He took some karate classes from Tanaka and the two became friends.
One time, Lewis said, a group of students were attempting to toughen their hands by repeatedly hitting a post tacked to a tree. The tree's trunk was about 5 inches thick.
Tanaka walked up and punched the post. All of the leaves fell off the tree, Lewis said, and the tree started to lean.
"So a couple guys went over and kicked it down and there was sawdust inside," Lewis said. "He had pulped it. He had pulped the — damn tree."
Even now, Tanaka still possesses lightning speed.
Louie-Bradford said one time, Tanaka was asked to perform a weapons demonstration at the U.S.A. Open tournament in Las Vegas despite being one of the oldest referees at the event. They were amazed by his speed.
"Everyone couldn't stop talking about it because of just how fast he was," Louie-Bradford said. "Everyone knew he was one of the oldest adult referees that we have, and (he) was moving like he's 25.
"They were blown away by that."
Tanaka's strength and skill is formidable, but he believes karate is about self-control and self-discipline, not aggression.
"(He could) just reach up and tap you on the chest and leave a bruise," Lewis said. "But he made it very clear, this is not for thuggery. If you actually get in a fight, you failed and you better get back in the dojo and make yourself better."
Coming to America
Because of his friendship with Lewis and the exchange program connection between AMU and Nagoya-Gakuin, Tanaka was offered a chance to come to Alaska as an exchange instructor in 1969 after he completed his degree in economics in Japan.
Tanaka didn't know much English. But he decided to make the leap across the Pacific Ocean.
When he arrived in Anchorage, his classes immediately became popular. Everyone wanted to take classes from the new karate master from Japan.
"He started off by being very clever — doing protection classes for women, and they were very popular," said Lewis, now 76. "And he built it up very quick."
But Tanaka quickly realized his English language skills weren't up to par.
"I thought, 'This is not fair to my students,' so I decided I'm gonna take college classes and so I'm going to improve my English language so I can explain to them," Tanaka said. "But my first year, I didn't understand anything. Zero."
Tanaka started by translating every page of his textbooks into Japanese, but since it took three hours to translate a single page, that quickly became an impossible task. So he got another idea.
"I took (a) cassette recorder to every class, recorded every class and (when) I was driving, I was listening, when I was eating breakfast, lunch, dinner, I was listening; taking a bath, I was listening. It was like that."
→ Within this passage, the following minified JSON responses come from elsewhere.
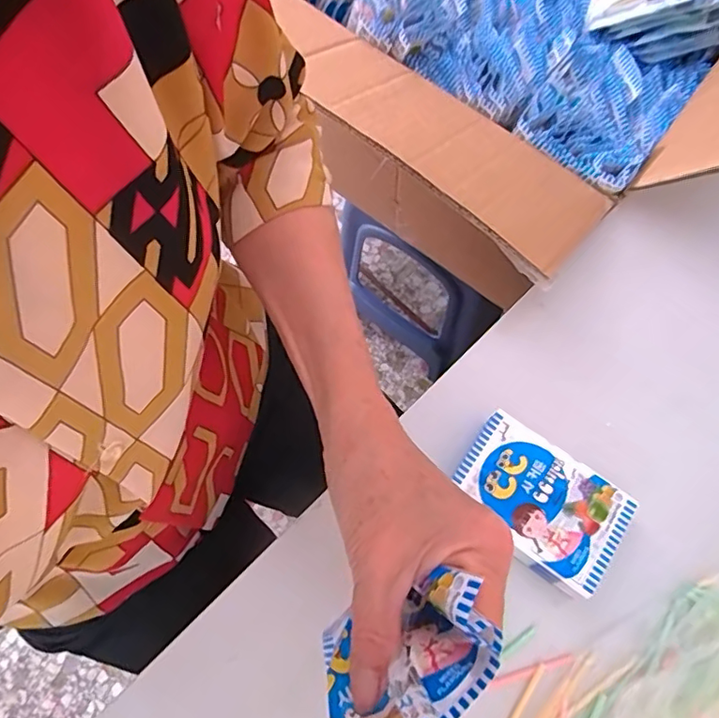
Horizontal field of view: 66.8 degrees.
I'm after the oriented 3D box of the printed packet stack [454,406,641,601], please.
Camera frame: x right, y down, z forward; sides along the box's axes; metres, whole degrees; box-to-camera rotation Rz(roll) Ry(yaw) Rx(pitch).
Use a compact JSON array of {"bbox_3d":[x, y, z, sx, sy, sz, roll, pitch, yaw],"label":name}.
[{"bbox_3d":[0.115,0.091,0.351,0.105,0.020,0.071,36,72,12],"label":"printed packet stack"}]

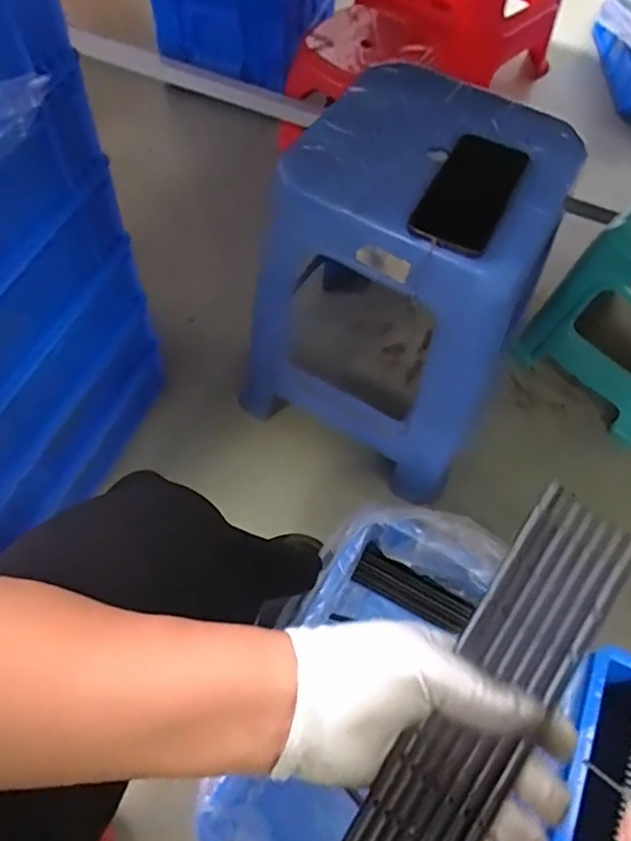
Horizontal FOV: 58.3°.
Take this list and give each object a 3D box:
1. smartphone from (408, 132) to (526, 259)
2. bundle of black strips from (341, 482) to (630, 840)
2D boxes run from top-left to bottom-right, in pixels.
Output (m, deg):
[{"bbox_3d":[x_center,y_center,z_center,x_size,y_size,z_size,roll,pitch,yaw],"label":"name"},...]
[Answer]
[{"bbox_3d":[0.149,-0.218,0.542,0.073,0.014,0.135,29,75,1],"label":"smartphone"},{"bbox_3d":[0.083,0.140,0.275,0.052,0.008,0.220,32,84,12],"label":"bundle of black strips"}]

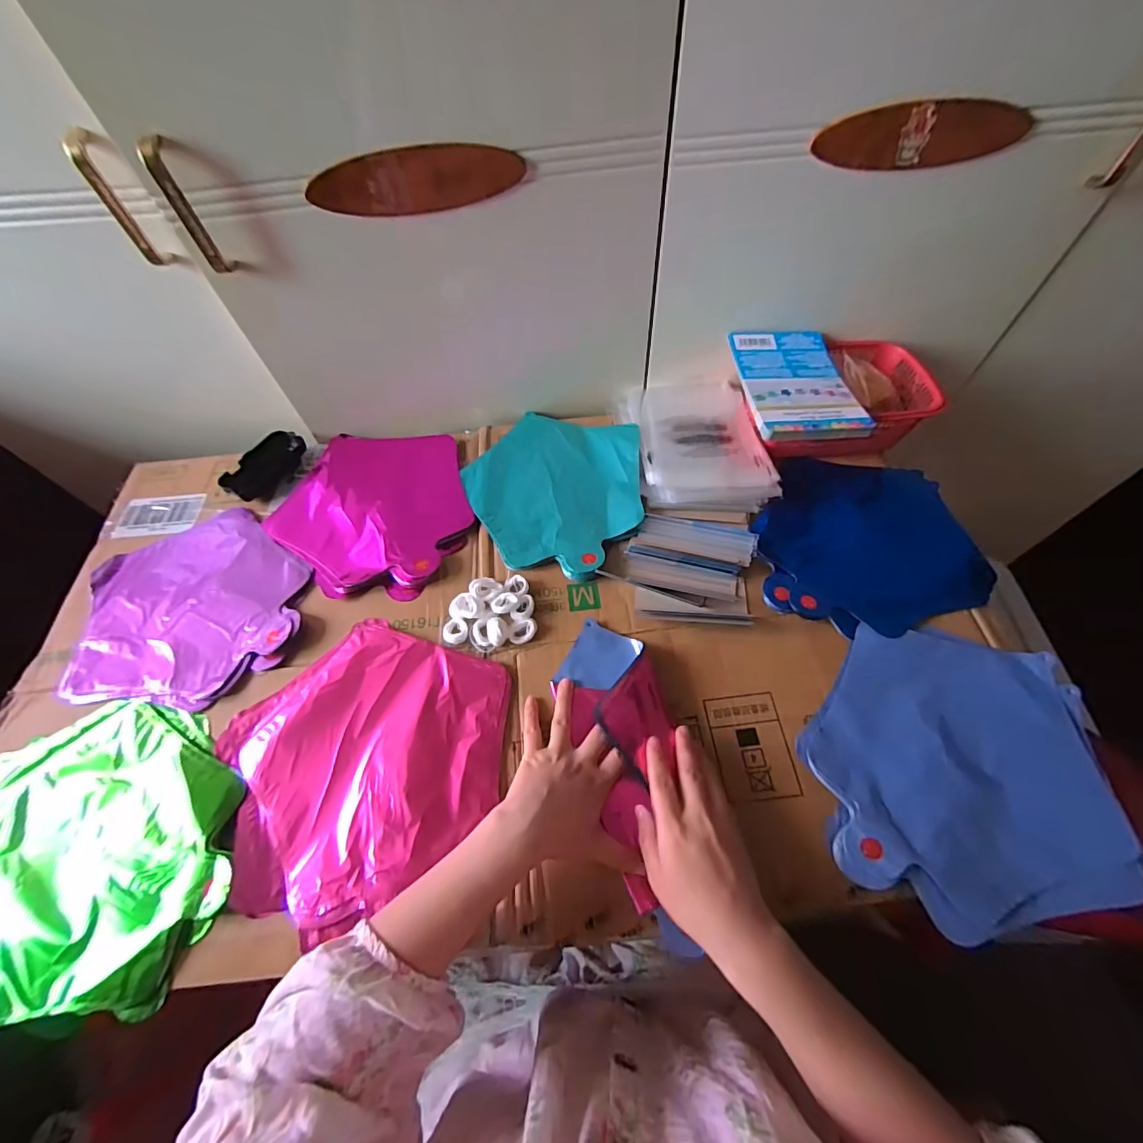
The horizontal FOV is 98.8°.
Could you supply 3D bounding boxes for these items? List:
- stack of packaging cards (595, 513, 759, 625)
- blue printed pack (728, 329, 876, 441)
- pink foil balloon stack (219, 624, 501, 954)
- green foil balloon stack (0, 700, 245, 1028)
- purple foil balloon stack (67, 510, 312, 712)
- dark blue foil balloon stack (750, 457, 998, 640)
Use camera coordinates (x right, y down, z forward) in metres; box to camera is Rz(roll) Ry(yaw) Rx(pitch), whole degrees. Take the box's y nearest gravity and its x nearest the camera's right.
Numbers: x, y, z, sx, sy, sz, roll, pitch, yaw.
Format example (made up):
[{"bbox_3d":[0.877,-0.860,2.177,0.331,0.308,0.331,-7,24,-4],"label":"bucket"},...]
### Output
[{"bbox_3d":[0.119,-0.003,0.514,0.137,0.031,0.113,7,60,7],"label":"stack of packaging cards"},{"bbox_3d":[0.259,-0.224,0.566,0.120,0.012,0.198,-3,59,1],"label":"blue printed pack"},{"bbox_3d":[-0.181,0.156,0.436,0.245,0.010,0.217,-38,64,-18],"label":"pink foil balloon stack"},{"bbox_3d":[-0.399,0.229,0.407,0.249,0.029,0.221,-7,59,-1],"label":"green foil balloon stack"},{"bbox_3d":[-0.405,0.029,0.526,0.230,0.013,0.232,-13,60,-5],"label":"purple foil balloon stack"},{"bbox_3d":[0.316,-0.034,0.532,0.224,0.024,0.217,1,57,2],"label":"dark blue foil balloon stack"}]

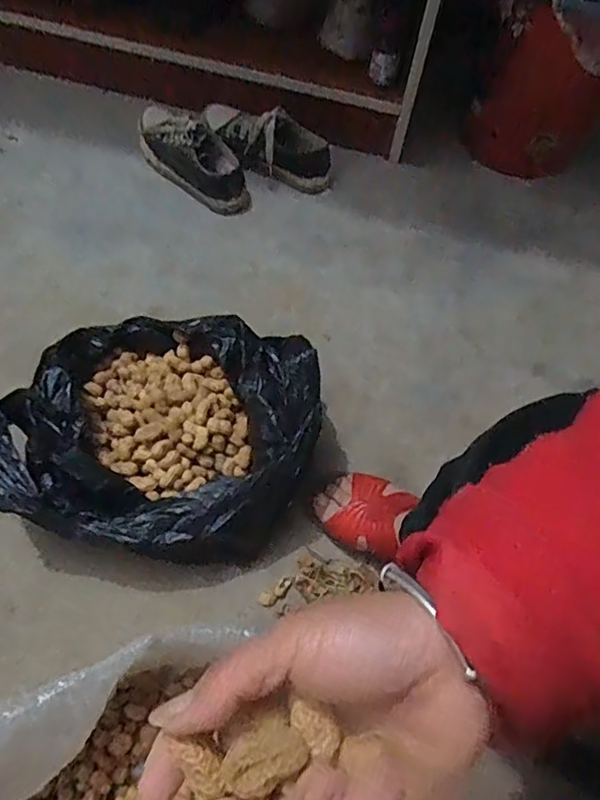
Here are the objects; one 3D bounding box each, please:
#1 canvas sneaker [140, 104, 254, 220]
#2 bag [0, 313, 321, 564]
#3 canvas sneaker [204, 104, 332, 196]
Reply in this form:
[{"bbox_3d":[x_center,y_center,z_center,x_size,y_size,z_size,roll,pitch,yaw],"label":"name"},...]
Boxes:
[{"bbox_3d":[-0.160,-0.363,0.834,0.221,0.069,0.081,36,67,14],"label":"canvas sneaker"},{"bbox_3d":[-0.152,0.028,0.610,0.322,0.132,0.266,16,63,4],"label":"bag"},{"bbox_3d":[-0.055,-0.389,0.845,0.223,0.075,0.084,24,64,9],"label":"canvas sneaker"}]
Tanaka said his first seven and a half years in Anchorage were the hardest years of his life. Yet during that time he earned two more college degrees and established his karate dojo as one of the best in Alaska.
A problem and a solution
In the 1990s, Tanaka realized the United States was lacking when it came to highly licensed referees.
His solution? Become the highest-licensed referee in the Western Hemisphere.
The process wasn't easy. The referee rulebook is 57 pages long, and Tanaka has to know it forward and back.
"I remember as we are going out and taking the tests and stuff, on the plane going to Europe or South American countries, I can say this: nobody studied more than I (did)," Tanaka said. "On the plane, they are sleeping or listening to music. That wasn't me, I was studying all the rules inside and out so I knew everything I needed to know."
Within two years, Tanaka was a referee council member of the Pan American Karate Federation, which includes 37 countries in North America, South American, Central America and the Caribbean.
He is currently the highest-licensed referee in the region and has taught many of the other top referees in the United States.
'I don't give compliments often'
Louie-Bradford first joined Tanaka's dojo as a child who, like many kids growing up in the '90s, had a love for the "Teenage Mutant Ninja Turtles" cartoons.
He told his parents he wanted to learn karate and wound up in one of Tanaka's classes.
"I was intimidated and scared by him," Louie-Bradford said. "Back then, I don't want to say Sensei Tanaka was mean, but he was very strict.
"It was very intimidating to have that level of discipline forced onto you. … He was so strict, but in a good way."
By the time he was 15, Louie-Bradford was exceptional at kata, a form of karate with prearranged movements where the competitor fights an imaginary opponent.
Louie-Bradford, now 29, competed at the World Junior championships in 2003 in Marseille, France, where he won gold in his age group in kata.
It was one of the only times Tanaka told him "good job."
"I can probably count on one hand the number of times he told me 'good job,' and that's with competing since '94, so almost 22 years of competing nationally and 15 years competing internationally," said Louie-Bradford, who continues to train with Tanaka and win medals. "And five times he's told me good job."
Tanaka admits he is stingy with praise. He said one reason for this is because when he was younger, his teachers called him a genius, and it made him over-confident.
"… (W)hen the teacher said I was a genius, that was the worst thing they said, because from that point, somehow I thought I didn't have to study because I was a genius," Tanaka said. "Therefore, that's why I have reservation telling the students, 'You're doing great,' because … I don't want them to fall into what I did."
Over the years, Tanaka has made the rounds in the media.
Magazine covers featuring Tanaka line one of the walls at his academy. In the '80s, he was featured on the covers of "Inside Karate," "Karate Illustrated," "Masters of Styles" and "Inside Kung Fu" magazines.
Tanaka said he had a small part in the 1981 martial arts film "Force: Five," but by the end of postproduction his part had all but been edited out.
He had chances to potentially land larger roles in other movie projects, he said — he even won a Hollywood martial arts contest two years in a row — but he needed to move to Los Angeles if a movie career was going to work.
"I was thinking about maybe the fastest way for me to spread what karate is all about is to become a movie star," Tanaka said. "So I used to go see a lot of producers and directors and actors, but they all said if I was really serious about it, I have to live in LA.
"So I said, 'No I don't want to, I have students who rely on me.' "
Tanaka said sometimes he regrets never moving to the big city, but his goal has always been to mentor his students.
And so he stayed in Anchorage. He became a U.S. citizen in 1995, and his wife, Cindy, and children, Natasha, 28; Courtney, 26; and Tadashi, 18, all live in Anchorage. They all hold black belts.
"It was supposed to be one year or two years," Tanaka said of his time in Anchorage. "I'm still here."